First we had a film made by BBC marketing to explain what we did and how which features me flapping my arms around in a green room. It’s a great overview of what we were hoping to achieve.

And today we also had a double page spread in the i newspaper focusing on Katy’s story and how we tried to get inside her head and present it to audiences. There is genuine interest in how VR can help with mental health issues and I’m a firm believer in its power to provide new perspectives.

Appearance on BBC Breakfast

Last week I appeared on BBC Breakfast News to talk about Step Inside My Head, a series of films I produced for BBC Three using virtual reality to explore mental health.

Charlie and Naga asked some good questions and I was really proud of my contributors James and Katy who were brilliant with very little preparation time. It was a fantastic opportunity to expose more people to the possibilities in VR and to talk about mental health in a new way.

That’s live TV off the bucket list at least.

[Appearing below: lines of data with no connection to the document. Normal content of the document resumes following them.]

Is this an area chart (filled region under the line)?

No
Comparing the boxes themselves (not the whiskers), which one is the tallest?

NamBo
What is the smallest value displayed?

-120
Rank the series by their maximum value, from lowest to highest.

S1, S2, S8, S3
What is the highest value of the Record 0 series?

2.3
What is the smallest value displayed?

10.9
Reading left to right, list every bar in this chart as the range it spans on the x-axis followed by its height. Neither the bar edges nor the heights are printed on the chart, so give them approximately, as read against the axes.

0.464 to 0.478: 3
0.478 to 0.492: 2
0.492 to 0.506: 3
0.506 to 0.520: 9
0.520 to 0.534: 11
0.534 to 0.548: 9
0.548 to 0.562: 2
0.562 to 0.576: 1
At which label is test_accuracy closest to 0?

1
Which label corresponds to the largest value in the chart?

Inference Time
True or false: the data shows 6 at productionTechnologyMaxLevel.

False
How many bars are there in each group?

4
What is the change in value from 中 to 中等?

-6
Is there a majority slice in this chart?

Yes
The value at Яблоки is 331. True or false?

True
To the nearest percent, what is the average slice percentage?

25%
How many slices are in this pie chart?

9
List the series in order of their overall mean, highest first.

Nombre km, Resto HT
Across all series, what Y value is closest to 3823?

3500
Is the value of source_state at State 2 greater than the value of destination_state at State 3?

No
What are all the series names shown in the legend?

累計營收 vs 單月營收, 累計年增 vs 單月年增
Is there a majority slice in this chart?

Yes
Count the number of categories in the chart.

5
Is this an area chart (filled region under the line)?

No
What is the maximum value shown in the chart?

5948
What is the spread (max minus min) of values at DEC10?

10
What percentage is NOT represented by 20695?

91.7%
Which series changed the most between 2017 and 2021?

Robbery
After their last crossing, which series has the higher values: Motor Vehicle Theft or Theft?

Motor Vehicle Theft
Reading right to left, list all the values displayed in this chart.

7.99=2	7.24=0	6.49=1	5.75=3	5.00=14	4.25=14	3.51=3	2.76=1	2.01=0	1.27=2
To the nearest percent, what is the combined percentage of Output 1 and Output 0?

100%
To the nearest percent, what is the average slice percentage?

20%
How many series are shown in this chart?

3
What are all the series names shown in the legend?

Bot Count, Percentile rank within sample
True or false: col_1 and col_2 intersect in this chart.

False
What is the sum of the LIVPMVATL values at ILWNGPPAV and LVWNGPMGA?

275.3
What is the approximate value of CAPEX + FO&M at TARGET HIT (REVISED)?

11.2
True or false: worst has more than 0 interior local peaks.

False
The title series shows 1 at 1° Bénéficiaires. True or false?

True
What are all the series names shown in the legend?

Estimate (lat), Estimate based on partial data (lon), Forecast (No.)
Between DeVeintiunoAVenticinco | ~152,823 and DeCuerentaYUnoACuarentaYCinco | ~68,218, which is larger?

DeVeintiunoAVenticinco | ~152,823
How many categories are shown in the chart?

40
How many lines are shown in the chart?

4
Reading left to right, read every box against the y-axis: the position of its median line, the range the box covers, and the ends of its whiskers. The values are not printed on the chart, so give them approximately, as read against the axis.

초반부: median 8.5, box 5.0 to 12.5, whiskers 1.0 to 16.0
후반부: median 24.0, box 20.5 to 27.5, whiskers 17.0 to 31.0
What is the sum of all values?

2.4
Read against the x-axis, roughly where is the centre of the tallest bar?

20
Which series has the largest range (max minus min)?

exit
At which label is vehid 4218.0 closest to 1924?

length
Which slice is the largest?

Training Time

My Mental Health In VR – BBC Three

For the past few months I’ve been making a short series of films that use virtual reality to help express mental health conditions for BBC Three.

The series combines powerful interviews with people with mental health experiences with innovative mixed reality filming using Google’s virtual reality painting tool Tilt Brush.

The project involved brokering deals with Google to use the Tilt Brush technology and YouTube Space London to use their state-of-the-art facilities, as well as taking advice from BBC R&D and mental health charities such as MIND.

The series is available to watch on BBC Three’s YouTube channel, Facebook page, and the BBC Three website.

I’ll be appearing on BBC Breakfast on Friday 22 September on BBC One to talk about the series, so tune in 8-9am!